## SOURCE RECORDS
::::::::
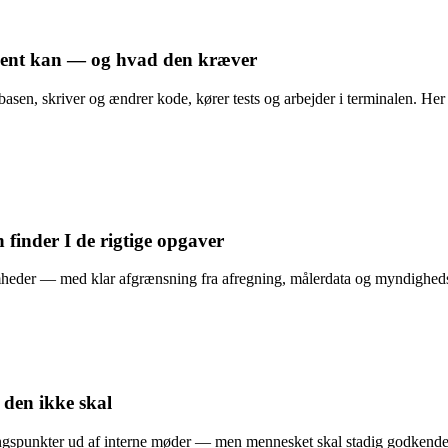
gent kan — og hvad den kræver
asen, skriver og ændrer kode, kører tests og arbejder i terminalen. H
 finder I de rigtige opgaver
eder — med klar afgrænsning fra afregning, målerdata og myndighedsra
 den ikke skal
gspunkter ud af interne møder — men mennesket skal stadig godkende re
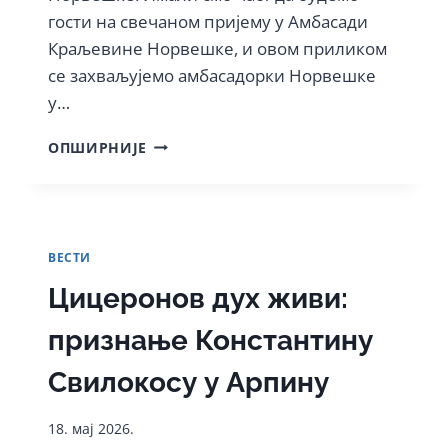
гости на свечаном пријему у Амбасади
Краљевине Норвешке, и овом приликом
се захваљујемо амбасадорки Норвешке
у…
УЧЕНИЦИ
ОПШИРНИЈЕ
НОРВЕШКОГ
СМЕРА
ПРОСЛАВИЛИ
ДАН
НОРВЕШКЕ
ВЕСТИ
Цицеронов дух живи:
признање Константину
Свилокосу у Арпину
18. мај 2026.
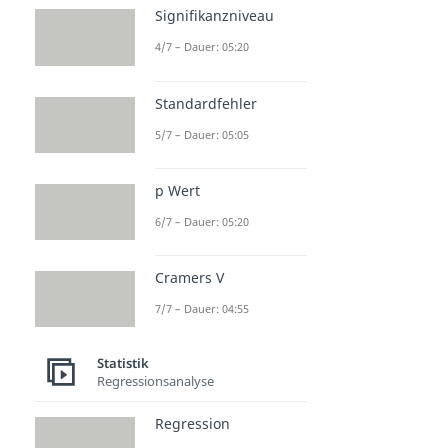
Signifikanzniveau
4/7 – Dauer: 05:20
Standardfehler
5/7 – Dauer: 05:05
p Wert
6/7 – Dauer: 05:20
Cramers V
7/7 – Dauer: 04:55
Statistik
Regressionsanalyse
Regression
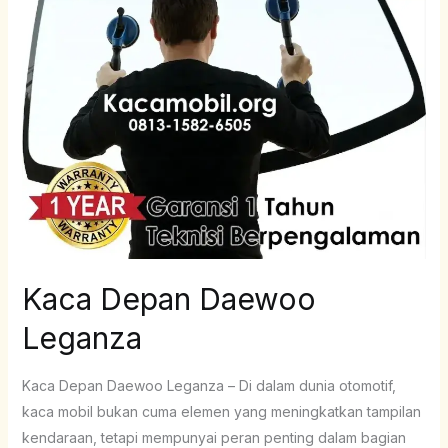
Kaca Depan Daewoo
Leganza
Kaca Depan Daewoo Leganza – Di dalam dunia otomotif,
kaca mobil bukan cuma elemen yang meningkatkan tampilan
kendaraan, tetapi mempunyai peran penting dalam bagian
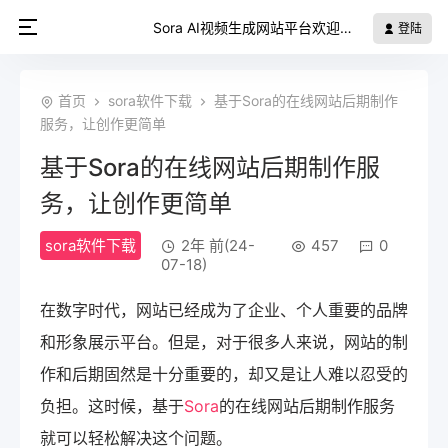
Sora AI视频生成网站平台欢迎您
登陆
首页
sora软件下载
基于Sora的在线网站后期制作
服务，让创作更简单
基于Sora的在线网站后期制作服
务，让创作更简单
sora软件下载
2年 前(24-
457
0
07-18)
在数字时代，网站已经成为了企业、个人重要的品牌
和形象展示平台。但是，对于很多人来说，网站的制
作和后期固然是十分重要的，却又是让人难以忍受的
负担。这时候，基于
Sora
的在线网站后期制作服务
就可以轻松解决这个问题。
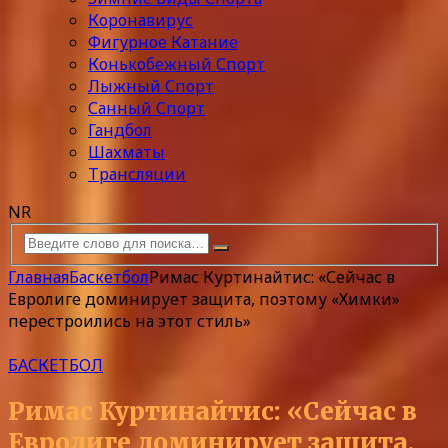
Коронавирус
Фигурное Катание
Конькобежный Спорт
Лыжный Спорт
Санный Спорт
Гандбол
Шахматы
Трансляции
NR
Главная
Баскетбол
Римас Куртинайтис: «Сейчас в
Евролиге доминирует защита, поэтому «Химки»
перестроились на этот стиль»
БАСКЕТБОЛ
Римас Куртинайтис: «Сейчас в
Евролиге доминирует защита,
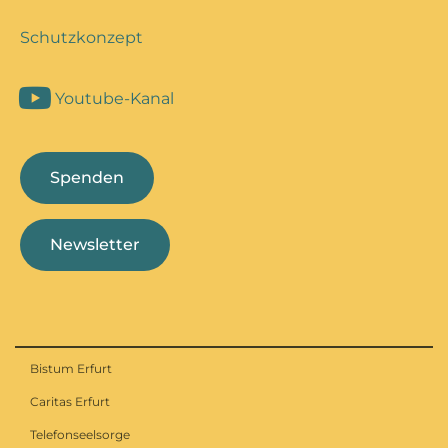
Schutzkonzept
Youtube-Kanal
Spenden
Newsletter
Bistum Erfurt
Caritas Erfurt
Telefonseelsorge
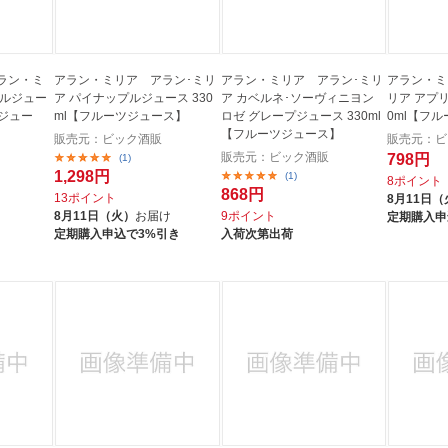
ラン・ミ
アラン・ミリア アラン･ミリ
アラン・ミリア アラン･ミリ
アラン・ミ
プルジュー
ア パイナップルジュース 330
ア カベルネ･ソーヴィニヨン
リア アプ
ツジュー
ml【フルーツジュース】
ロゼ グレープジュース 330ml
0ml【フ
【フルーツジュース】
販売元：ビック酒販
販売元：ビ
販売元：ビック酒販
798円
(1)
1,298円
(1)
8ポイント
868円
13ポイント
8月11日（
8月11日（火）
お届け
9ポイント
定期購入申
定期購入申込で3%引き
入荷次第出荷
::::::::
Write out every line of text from all of the entries above, character for character, and leave out the images.

gent kan — og hvad den kræver
asen, skriver og ændrer kode, kører tests og arbejder i terminalen. H
 finder I de rigtige opgaver
eder — med klar afgrænsning fra afregning, målerdata og myndighedsra
 den ikke skal
gspunkter ud af interne møder — men mennesket skal stadig godkende re
гости на свечаном пријему у Амбасади
Краљевине Норвешке, и овом приликом
се захваљујемо амбасадорки Норвешке
у…
УЧЕНИЦИ
ОПШИРНИЈЕ
НОРВЕШКОГ
СМЕРА
ПРОСЛАВИЛИ
ДАН
НОРВЕШКЕ
ВЕСТИ
Цицеронов дух живи:
признање Константину
Свилокосу у Арпину
18. мај 2026.
Signifikanzniveau
4/7 – Dauer: 05:20
Standardfehler
5/7 – Dauer: 05:05
p Wert
6/7 – Dauer: 05:20
Cramers V
7/7 – Dauer: 04:55
Statistik
Regressionsanalyse
Regression
Kaca Depan Daewoo
Leganza
Kaca Depan Daewoo Leganza – Di dalam dunia otomotif,
kaca mobil bukan cuma elemen yang meningkatkan tampilan
kendaraan, tetapi mempunyai peran penting dalam bagian
Sora AI视频生成网站平台欢迎您
登陆
首页
sora软件下载
基于Sora的在线网站后期制作
服务，让创作更简单
基于Sora的在线网站后期制作服
务，让创作更简单
sora软件下载
2年 前(24-
457
0
07-18)
在数字时代，网站已经成为了企业、个人重要的品牌
和形象展示平台。但是，对于很多人来说，网站的制
作和后期固然是十分重要的，却又是让人难以忍受的
负担。这时候，基于
Sora
的在线网站后期制作服务
就可以轻松解决这个问题。
Коронавирус
Фигурное Катание
Конькобежный Спорт
Лыжный Спорт
Санный Спорт
Гандбол
Шахматы
Трансляции
NR
Главная
Баскетбол
Римас Куртинайтис: «Сейчас в
Евролиге доминирует защита, поэтому «Химки»
перестроились на этот стиль»
БАСКЕТБОЛ
Римас Куртинайтис: «Сейчас в
Евролиге доминирует защита,
Schutzkonzept
Youtube-Kanal
Spenden
Newsletter
Bistum Erfurt
Caritas Erfurt
Telefonseelsorge
ラン・ミ
アラン・ミリア アラン･ミリ
アラン・ミリア アラン･ミリ
アラン・ミ
プルジュー
ア パイナップルジュース 330
ア カベルネ･ソーヴィニヨン
リア アプ
ツジュー
ml【フルーツジュース】
ロゼ グレープジュース 330ml
0ml【フ
【フルーツジュース】
販売元：ビック酒販
販売元：ビ
販売元：ビック酒販
798円
(1)
1,298円
(1)
8ポイント
868円
13ポイント
8月11日（
8月11日（火）
お届け
9ポイント
定期購入申
定期購入申込で3%引き
入荷次第出荷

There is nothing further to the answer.